Five G7 nations increased their coal use over a five-year period, research shows

Britain, Germany, Italy, Japan and France burned more coal between 2009 and 2013 and demanded poor countries slash their carbon emissions
Exhaust rises from cooling towers at the new Neurath lignit coal-fired power station at Grevenbroich near Aachen, western Germany. Photograph: Patrik Stollarz/AFP/Getty Images
Five of the world’s seven richest countries have increased their coal use in the last five years despite demanding that poor countries slash their carbon emissions to avoid catastrophic climate change, new research shows.
Britain, Germany, Italy, Japan and France together burned 16% more coal in 2013 than 2009 and are planning to further increase construction of coal-fired power stations. Only the US and Canada of the G7 countries meeting on Monday in Berlin have reduced coal consumption since the Copenhagen climate summit in 2009.
The US has reduced its coal consumption by 8% largely because of fracking for shale gas. Overall, the G7 countries reduced coal consumption by less than 1% between 2009-2013, the Oxfam research shows.
The briefing paper comes as nearly 200 countries meet in Bonn ahead of crunch climate talks in Paris later this year, and shows that G7 coal plants emit twice as much CO2 as the entire African continent annually, and 10 times as much as the 48 least developed countries put together.

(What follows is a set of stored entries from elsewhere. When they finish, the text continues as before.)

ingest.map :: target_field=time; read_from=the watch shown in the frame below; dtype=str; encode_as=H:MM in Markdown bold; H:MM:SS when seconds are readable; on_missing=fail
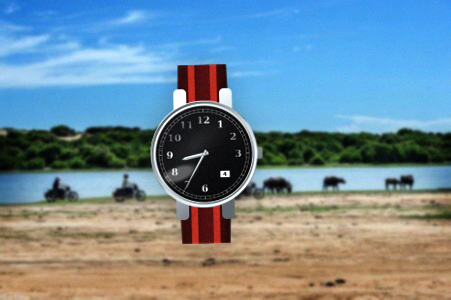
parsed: **8:35**
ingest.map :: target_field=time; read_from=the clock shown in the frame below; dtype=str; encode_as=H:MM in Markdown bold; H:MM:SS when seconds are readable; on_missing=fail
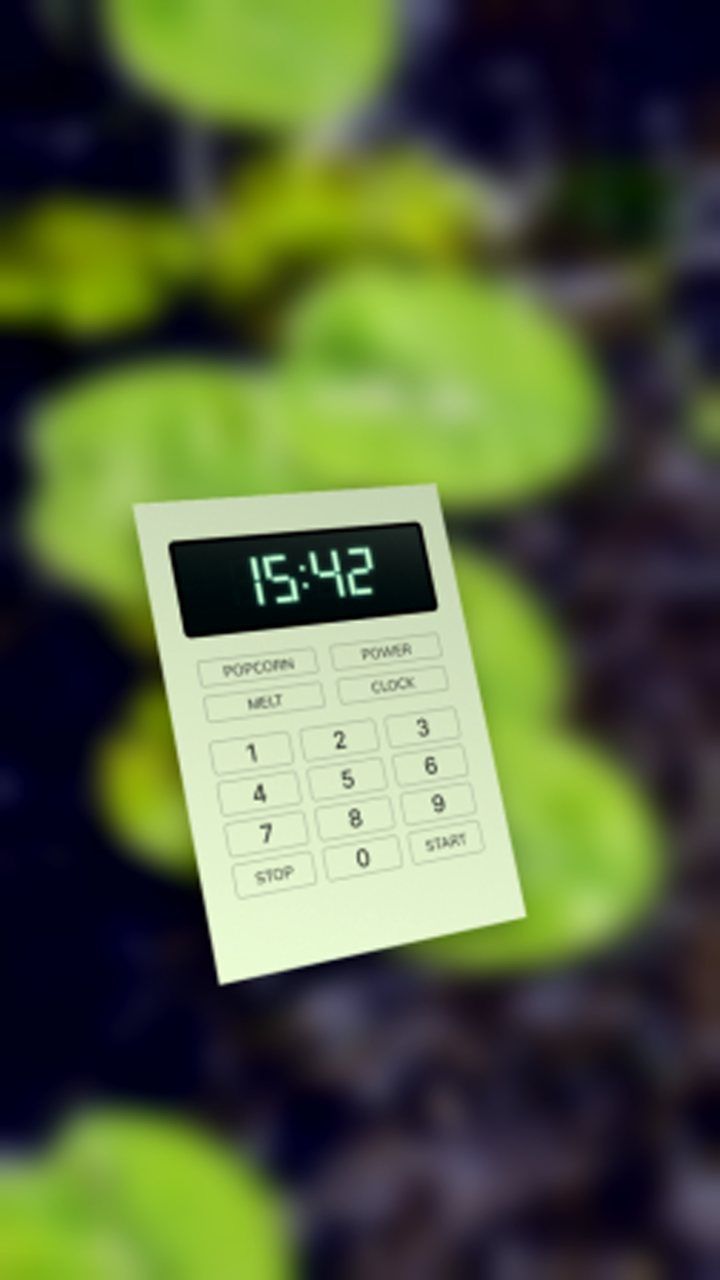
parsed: **15:42**
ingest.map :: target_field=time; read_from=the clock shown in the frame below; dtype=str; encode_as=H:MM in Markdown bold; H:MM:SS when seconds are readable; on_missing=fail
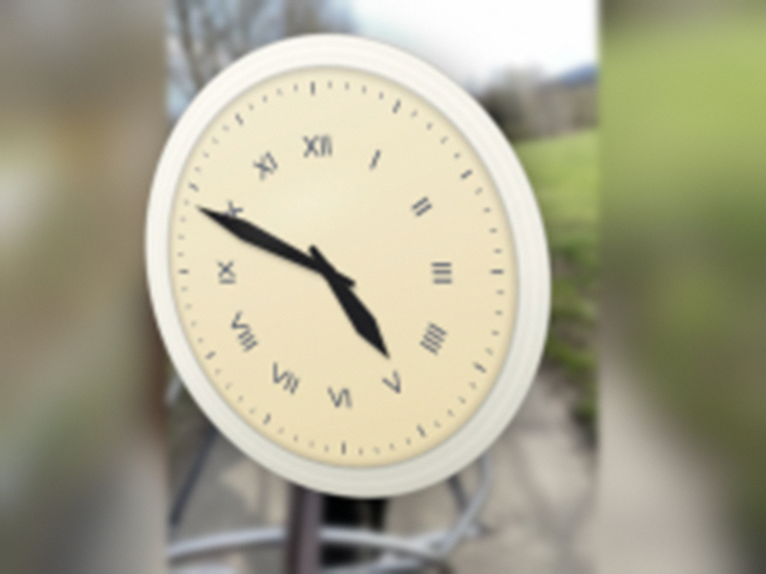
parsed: **4:49**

The result, says Oxfam, will be that G7 coal emissions alone could cost African countries over £40bn a year in climate-related costs by the 2080s. 

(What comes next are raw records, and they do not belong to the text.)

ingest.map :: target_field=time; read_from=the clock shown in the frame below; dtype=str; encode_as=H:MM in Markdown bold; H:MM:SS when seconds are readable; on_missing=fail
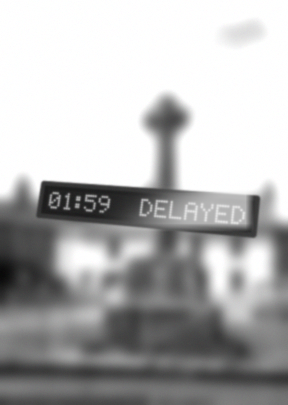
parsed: **1:59**
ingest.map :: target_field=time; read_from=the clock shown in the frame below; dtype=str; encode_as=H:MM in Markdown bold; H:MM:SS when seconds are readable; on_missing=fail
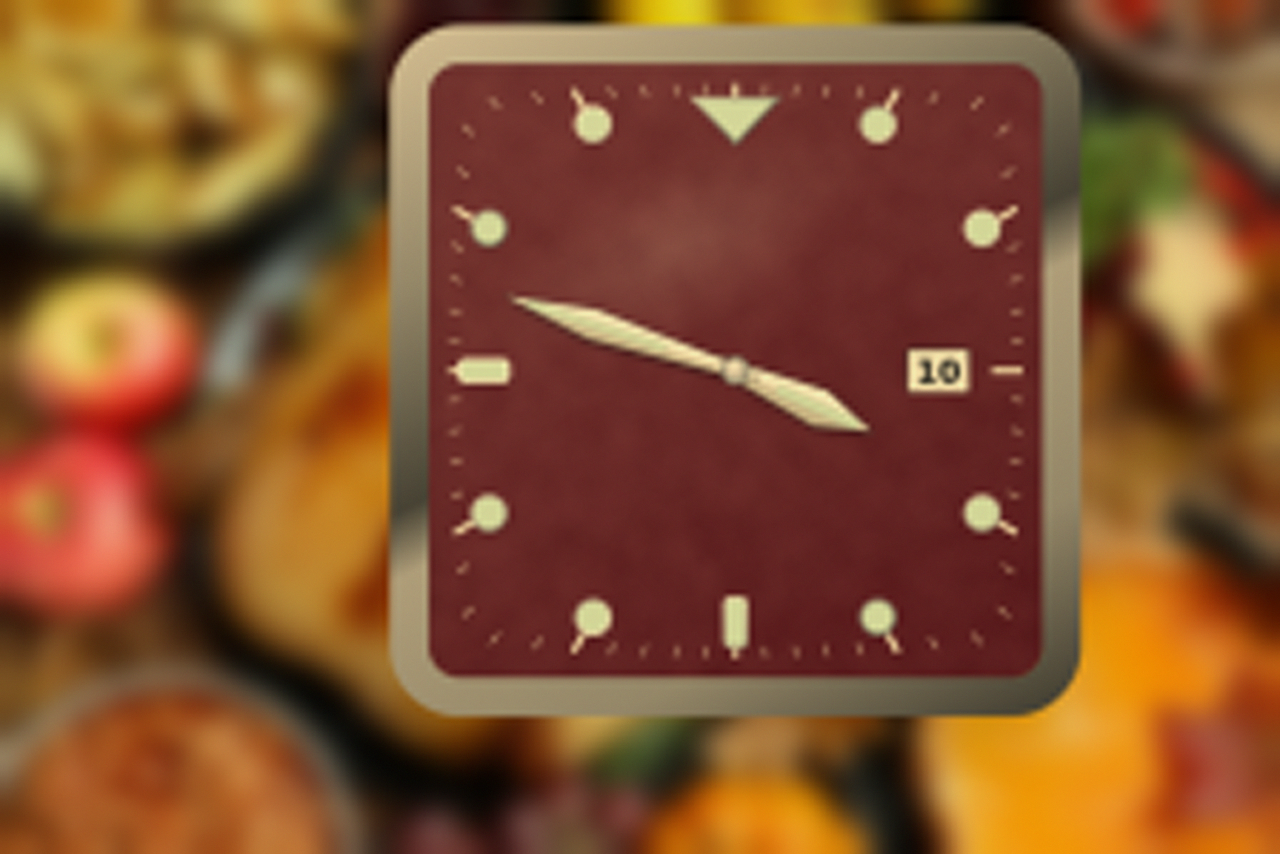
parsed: **3:48**
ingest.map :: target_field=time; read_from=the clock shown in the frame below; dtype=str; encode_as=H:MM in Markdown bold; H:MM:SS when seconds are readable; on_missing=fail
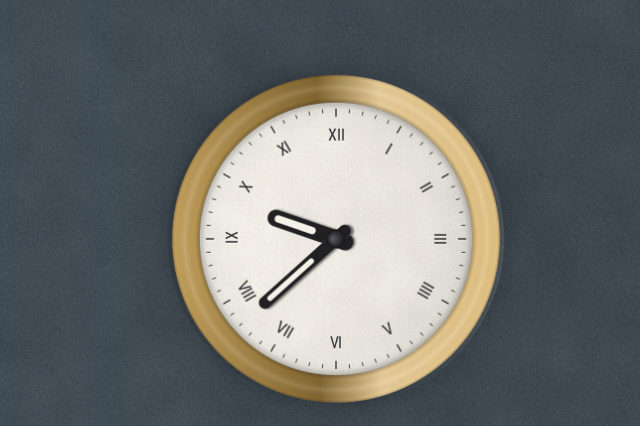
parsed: **9:38**
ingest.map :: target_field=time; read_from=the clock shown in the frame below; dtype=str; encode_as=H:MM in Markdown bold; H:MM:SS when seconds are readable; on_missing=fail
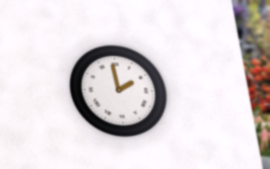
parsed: **1:59**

“The G7’s addiction to coal is hiking up costs for developing countries and putting more and more people on the frontline of climate change at risk of hunger. If G7 coal plants were a country, it would be the fifth biggest emitter in the world. They are still burning huge amounts, despite efficient, affordable, renewable alternatives being available,” said the report.

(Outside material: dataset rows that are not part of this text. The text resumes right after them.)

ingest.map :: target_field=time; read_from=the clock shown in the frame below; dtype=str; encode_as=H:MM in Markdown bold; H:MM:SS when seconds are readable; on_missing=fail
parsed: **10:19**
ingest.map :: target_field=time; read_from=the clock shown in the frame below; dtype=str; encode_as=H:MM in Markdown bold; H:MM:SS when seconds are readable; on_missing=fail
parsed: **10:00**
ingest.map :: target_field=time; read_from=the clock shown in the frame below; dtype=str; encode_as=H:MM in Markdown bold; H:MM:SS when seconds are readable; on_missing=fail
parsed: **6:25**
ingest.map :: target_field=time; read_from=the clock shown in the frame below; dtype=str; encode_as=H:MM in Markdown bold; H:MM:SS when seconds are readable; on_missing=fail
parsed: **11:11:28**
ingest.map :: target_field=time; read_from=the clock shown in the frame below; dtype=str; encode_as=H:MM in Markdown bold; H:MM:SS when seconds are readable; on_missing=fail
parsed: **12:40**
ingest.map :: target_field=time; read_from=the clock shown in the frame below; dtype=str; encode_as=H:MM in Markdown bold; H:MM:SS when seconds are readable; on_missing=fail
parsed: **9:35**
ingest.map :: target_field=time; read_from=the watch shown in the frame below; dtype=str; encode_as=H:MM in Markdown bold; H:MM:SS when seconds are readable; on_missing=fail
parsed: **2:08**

Globally, coal is responsible for almost three-quarters (72%) of all power-sector emissions, and while more than half of today’s coal consumption is in 140 developing countries, the scale of coal-burning by the rich few is considerable.
At Copenhagen climate summit in 2009, all countries agreed to prevent warming of more than 2C to avoid runaway climate change, but the world is now on track to warm by at least 4C. 
The UK could feasibly stop burning coal for its energy supply by 2023, according to Oxfam’s report. To do this, it would have to investing in smarter energy storage, reduce energy demand and improve energy efficiency, the report says.
Christoph Bals of the NGO Germanwatch said that as the G7’s host, the German chancellor needed to show the country was taking serious action on its coal use: “Angela Merkel has put the decarbonisation goal on the G7 agenda. But she can only be a credible champion of decarbonisation if Germany acts decisively at home to reach its own 2020 climate target. This will require a significant reduction in the use of coal in the German electricity mix before 2020.”
One of the sticking points in the climate talks is over how far rich countries should cut emissions.
The Stockholm Environment Institute (SEI) finds that emerging economies are on track to reduce emissions more than their industrialised counterparts. The emission reductions of China, India, South Africa and Brazil could be slightly greater than the combined efforts of the seven biggest developed countries – the US, Europe, Japan, Canada, Australia, New Zealand and Russia by 2020.
The Intergovernmental Panel on Climate Change (IPCC) has previously said that to meet the internationally agreed target to limit warming to below 2C, global emissions in the electricity sector would have to reach zero before 2050.